A 60 yo Hispanic male with hypothyroidism admitted for chest pain and nausea. Physical exam was normal. Abnormal labs include WBC of 16.8, Cr/BUN 2/48, Hb 13.2, LDH 630. CT abdomen exhibited an infiltrative mass in the distal stomach/proximal duodenum fistulizing into the right colon with metastasis to retro-/peritoneal nodules, liver and bone. EGD showed a large necrotic, ulcerated mass encasing the antrum extending into proximal duodenum. Pathology returned as a G-DLBCL, activated B-cell (ABC) like type, CD3+, CD20+, BCL-6, Mum-1, T-cell rich. R-CHOP shrunk his tumors, but complicated by neutropenia, candidemia/MRSA sepsis and bowel perforation requiring a hemicolectomy/ostomy. He was transitioned to hospice.
Discussion: G-DLCBL is an aggressive disease with non-specific presentations delaying diagnosis. Studies are mixed about prognosis and treatment responsiveness within Hispanics. Hispanics are the second most prevalent group with DLBCL vs. Non-Hispanic Whites (NHW) in 2020. While the overall 5-year survival rate (5YSR) for DLBCL has improved from 35.1% in 1980 to 64.7% in 2019, Hispanics have a lower 5YSR, earlier mean age of diagnosis, increased prevalence of extra-nodal metastasis and aggressive MYC expression, inferior long term ( >5 yrs) survival time compared to NHW. Hispanics have lower enrollment rate in DLBCL clinical trials with meager data on the role of genetic heterogeneity in tumor responsiveness.
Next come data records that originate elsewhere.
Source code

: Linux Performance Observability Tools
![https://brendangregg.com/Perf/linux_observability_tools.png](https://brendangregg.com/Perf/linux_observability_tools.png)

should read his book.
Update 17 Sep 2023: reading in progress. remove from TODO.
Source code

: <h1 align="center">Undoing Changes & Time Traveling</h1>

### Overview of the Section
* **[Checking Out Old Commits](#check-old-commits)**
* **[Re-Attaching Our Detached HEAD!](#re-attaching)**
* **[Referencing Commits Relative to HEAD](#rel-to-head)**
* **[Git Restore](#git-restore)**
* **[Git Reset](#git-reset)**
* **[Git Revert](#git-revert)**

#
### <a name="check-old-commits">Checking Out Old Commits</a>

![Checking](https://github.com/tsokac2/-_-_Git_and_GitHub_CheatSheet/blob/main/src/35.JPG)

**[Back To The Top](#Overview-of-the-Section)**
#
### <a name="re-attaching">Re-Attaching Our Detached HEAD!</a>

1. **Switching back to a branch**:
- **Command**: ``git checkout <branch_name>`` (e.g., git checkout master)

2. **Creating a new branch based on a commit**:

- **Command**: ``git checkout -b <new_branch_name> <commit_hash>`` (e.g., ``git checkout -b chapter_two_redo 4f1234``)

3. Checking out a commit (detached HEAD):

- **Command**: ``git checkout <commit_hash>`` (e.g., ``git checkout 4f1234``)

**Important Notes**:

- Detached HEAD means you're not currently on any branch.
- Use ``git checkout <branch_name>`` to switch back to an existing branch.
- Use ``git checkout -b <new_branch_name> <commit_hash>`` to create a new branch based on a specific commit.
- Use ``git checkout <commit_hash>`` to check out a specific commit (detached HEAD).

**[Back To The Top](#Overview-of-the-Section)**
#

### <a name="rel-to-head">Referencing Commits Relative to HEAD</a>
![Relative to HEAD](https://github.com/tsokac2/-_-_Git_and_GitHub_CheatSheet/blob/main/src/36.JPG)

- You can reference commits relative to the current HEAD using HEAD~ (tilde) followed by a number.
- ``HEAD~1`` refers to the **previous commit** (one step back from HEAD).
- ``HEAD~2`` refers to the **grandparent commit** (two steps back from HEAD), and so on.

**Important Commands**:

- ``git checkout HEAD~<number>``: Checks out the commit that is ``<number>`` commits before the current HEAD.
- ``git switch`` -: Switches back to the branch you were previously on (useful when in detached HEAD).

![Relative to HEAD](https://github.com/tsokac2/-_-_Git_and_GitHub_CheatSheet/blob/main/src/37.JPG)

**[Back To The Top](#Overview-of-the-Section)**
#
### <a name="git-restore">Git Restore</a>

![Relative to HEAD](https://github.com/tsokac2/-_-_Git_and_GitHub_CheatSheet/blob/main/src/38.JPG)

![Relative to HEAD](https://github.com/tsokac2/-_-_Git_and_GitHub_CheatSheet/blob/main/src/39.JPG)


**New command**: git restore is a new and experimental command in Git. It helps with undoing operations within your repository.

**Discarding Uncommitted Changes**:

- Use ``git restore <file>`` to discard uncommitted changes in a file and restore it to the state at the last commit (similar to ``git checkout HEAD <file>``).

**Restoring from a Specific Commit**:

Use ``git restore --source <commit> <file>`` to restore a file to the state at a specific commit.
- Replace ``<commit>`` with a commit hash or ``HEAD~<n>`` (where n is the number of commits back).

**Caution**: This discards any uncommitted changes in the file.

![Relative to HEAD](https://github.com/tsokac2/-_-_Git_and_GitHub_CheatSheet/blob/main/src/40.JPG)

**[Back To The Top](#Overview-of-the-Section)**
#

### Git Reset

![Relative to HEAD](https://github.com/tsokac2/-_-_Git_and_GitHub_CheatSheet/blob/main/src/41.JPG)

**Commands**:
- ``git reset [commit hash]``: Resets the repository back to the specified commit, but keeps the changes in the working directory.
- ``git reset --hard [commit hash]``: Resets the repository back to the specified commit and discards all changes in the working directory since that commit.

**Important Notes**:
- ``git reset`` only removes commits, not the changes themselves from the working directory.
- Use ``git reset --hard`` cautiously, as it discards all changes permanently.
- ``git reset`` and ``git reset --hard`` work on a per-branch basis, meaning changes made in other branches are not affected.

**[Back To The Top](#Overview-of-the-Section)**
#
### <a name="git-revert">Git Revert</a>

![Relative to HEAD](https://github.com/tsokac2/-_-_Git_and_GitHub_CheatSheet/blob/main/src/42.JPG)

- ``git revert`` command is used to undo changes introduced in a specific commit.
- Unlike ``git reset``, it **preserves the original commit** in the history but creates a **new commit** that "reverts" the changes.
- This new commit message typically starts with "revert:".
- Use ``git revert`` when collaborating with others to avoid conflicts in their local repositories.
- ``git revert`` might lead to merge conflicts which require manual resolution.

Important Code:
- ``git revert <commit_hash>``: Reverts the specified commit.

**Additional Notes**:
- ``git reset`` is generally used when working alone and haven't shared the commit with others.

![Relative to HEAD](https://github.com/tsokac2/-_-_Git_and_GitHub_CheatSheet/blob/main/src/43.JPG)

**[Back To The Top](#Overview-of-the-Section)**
A concerted effort must be undertaken to identify risk factors causing early advanced tumors as well as genetic factors affecting tumor responsiveness for effective patient specific CTX regimens.
Figure: Figure 1. A 4-cm geographic shaped cratered ulcer (yellow arrow) on the lesser curvature of the stomach in case 1 and a large necrotic and ulcerated mass encasing the antrum (blue arrow) extending into proximal duodenum in case 2
Disclosures:
Sindhura Kolli indicated no relevant financial relationships.
Ahmed Elfiky indicated no relevant financial relationships.
Mohammad Abureesh indicated no relevant financial relationships.
Shahbaz Khan indicated no relevant financial relationships.
Alia Hasham indicated no relevant financial relationships.
Sindhura Kolli, MD1, Ahmed Elfiky, MD2, Mohammad Abureesh, MD2, Shahbaz Khan, MD3, Alia Hasham, MD4. P1371 - A Case Series of Primary Gastric Diffuse Large B Cell Lymphomas Within the Hispanic Population: Underserved Is an Understatement, ACG 2023 Annual Scientific Meeting Abstracts. Vancouver, BC, Canada: American College of Gastroenterology.